2. Sample Size Used for the Test Set and Data Provenance:

This information is not applicable to this document as it describes a physical medical device, not an AI/ML algorithm. The "test set" here refers to the actual physical devices subjected to bench testing, sterilization validations, and biocompatibility assessments, rather than a dataset of images or patient records. No information on data provenance (country, retrospective/prospective) is relevant or provided beyond the general understanding that testing was conducted by or for the manufacturer (Codman & Shurtleff, Inc. in Raynham, Massachusetts).

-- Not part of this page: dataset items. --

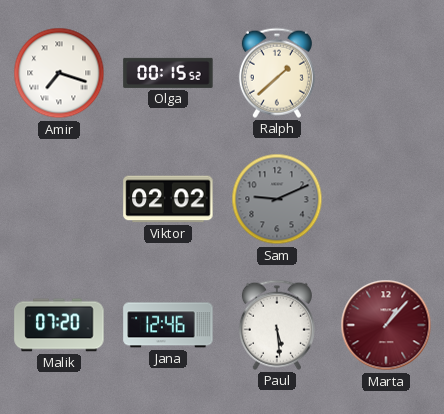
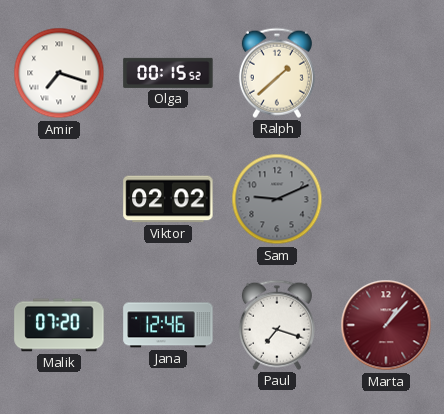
Paul: 5:29 -> 7:18
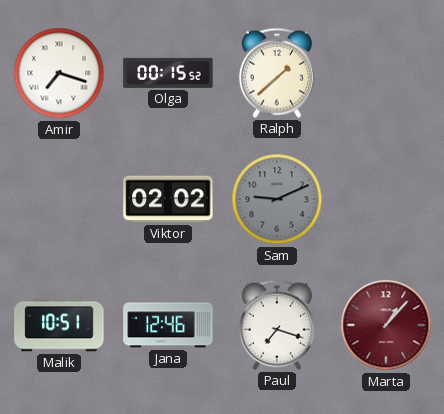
Malik: 07:20 -> 10:51
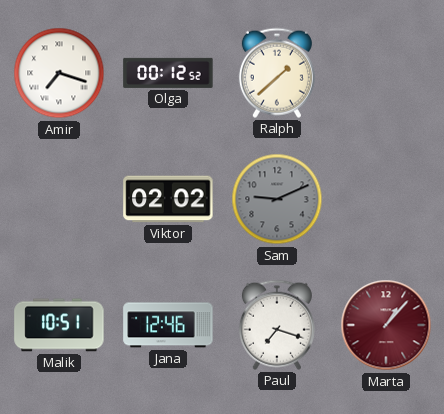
Olga: 00:15 -> 00:12
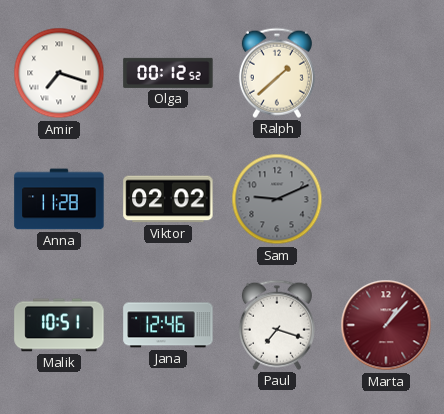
Anna: none -> 11:28
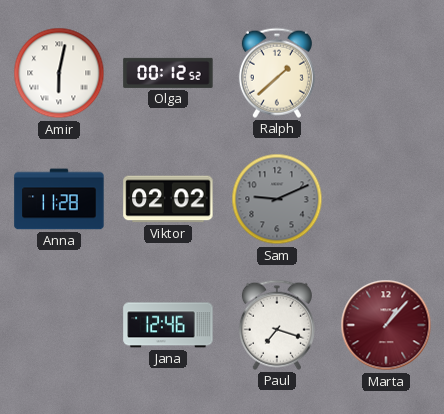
Amir: 7:18 -> 6:02
Malik: 10:51 -> none
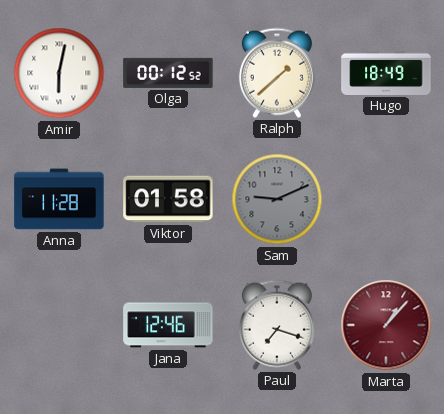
Hugo: none -> 18:49
Viktor: 02:02 -> 01:58
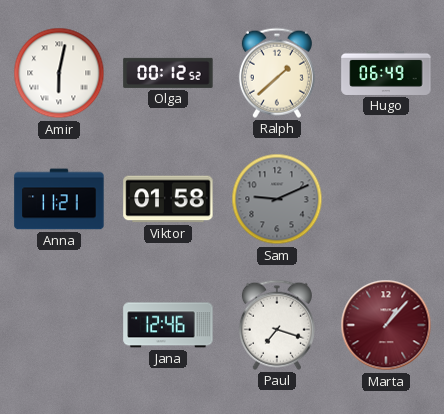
Hugo: 18:49 -> 06:49
Anna: 11:28 -> 11:21
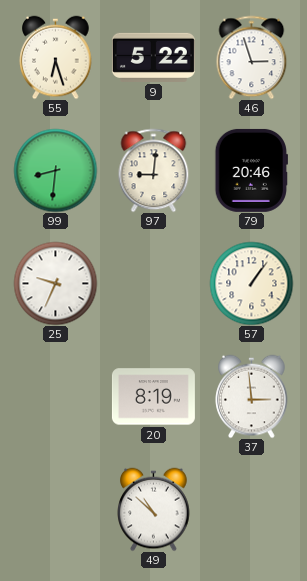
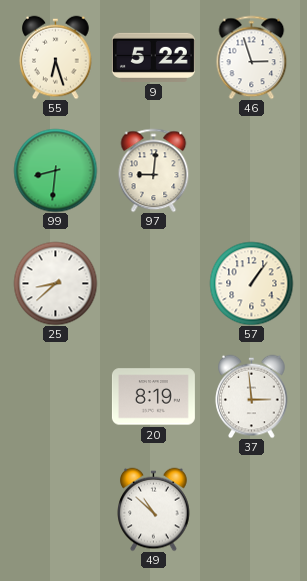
79: 20:46 -> none
25: 9:34 -> 8:38
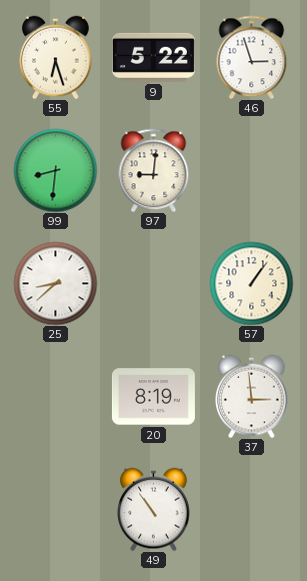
49: 10:52 -> 10:54
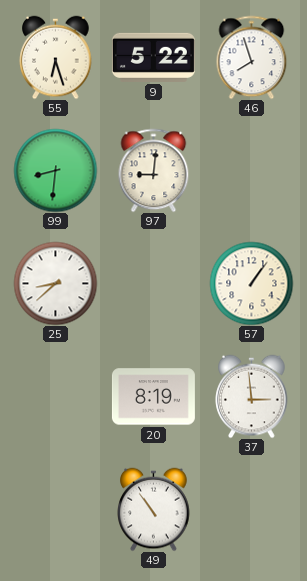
46: 2:57 -> 7:57
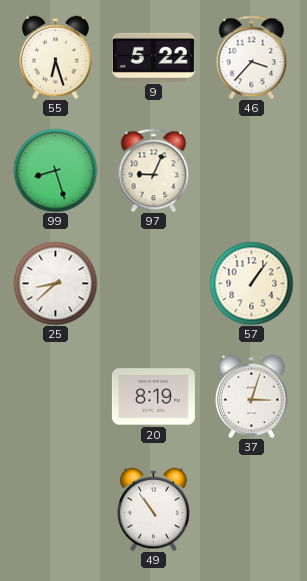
46: 7:57 -> 3:37
99: 8:31 -> 8:27
97: 9:01 -> 9:04
37: 2:59 -> 3:03
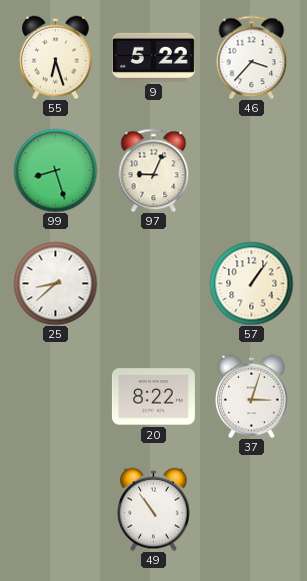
20: 8:19 -> 8:22
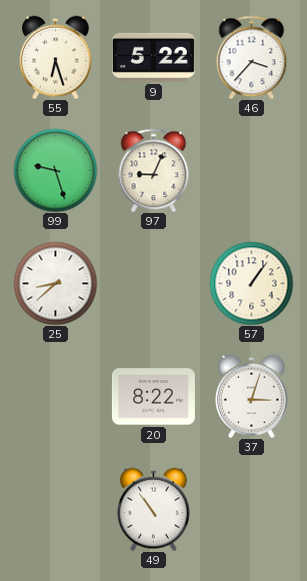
99: 8:27 -> 9:27
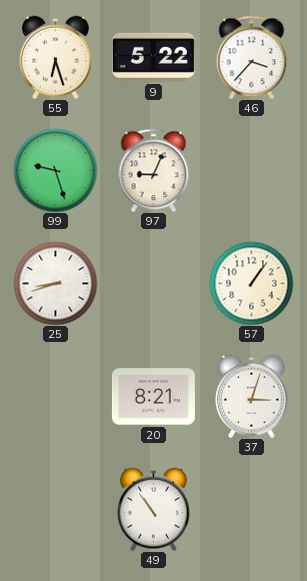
25: 8:38 -> 8:42
20: 8:22 -> 8:21
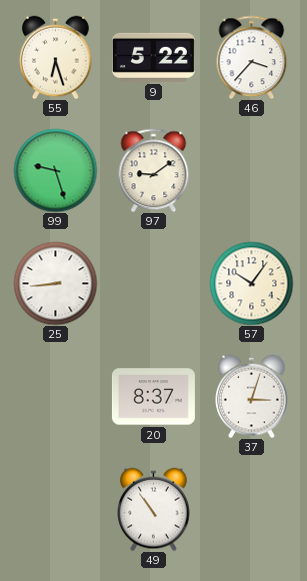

3. Number of Experts Used to Establish Ground Truth for the Test Set and Qualifications:

This is not applicable to a physical device submission like this. Ground truth in this context would be physical measurements, chemical analyses, and adherence to engineering and biological safety standards, not expert consensus on interpretations.

4. Adjudication Method for the Test Set:

Not applicable. Adjudication methods (e.g., 2+1, 3+1) are for human interpretation of data, typically in studies involving subjective assessments or labeling of complex medical images, which is not what this document addresses.

5. Multi-Reader Multi-Case (MRMC) Comparative Effectiveness Study:

No MRMC study was done, as this is not an AI/ML device that assists human readers.

6. Standalone (Algorithm Only Without Human-in-the-Loop Performance) Performance:

Not applicable. This device is an intracranial pressure sensor, whose performance is measured physically (e.g., pressure readings, electrical characteristics, material safety), not as an algorithm.

7. The Type of Ground Truth Used:

The "ground truth" for this device's performance is established through:

• Adherence to recognized international and national standards (e.g., ISO, ASTM, IEC) for medical devices.
• Bench testing to verify physical and functional characteristics (e.g., MRI compatibility, electrical safety, pressure range).
• Sterilization validation confirming a specific sterility assurance level.
• Biocompatibility testing to ensure no adverse biological reactions.
• Comparison to the predicate device's established performance and characteristics, demonstrating "substantial equivalence."

8. The Sample Size for the Training Set:

Not applicable. There is no concept of a "training set" for this type of physical medical device in the context of this submission. The "training" here would be the design, engineering, and manufacturing processes.

9. How the Ground Truth for the Training Set Was Established:

Not applicable. No training set as described for AI/ML algorithms.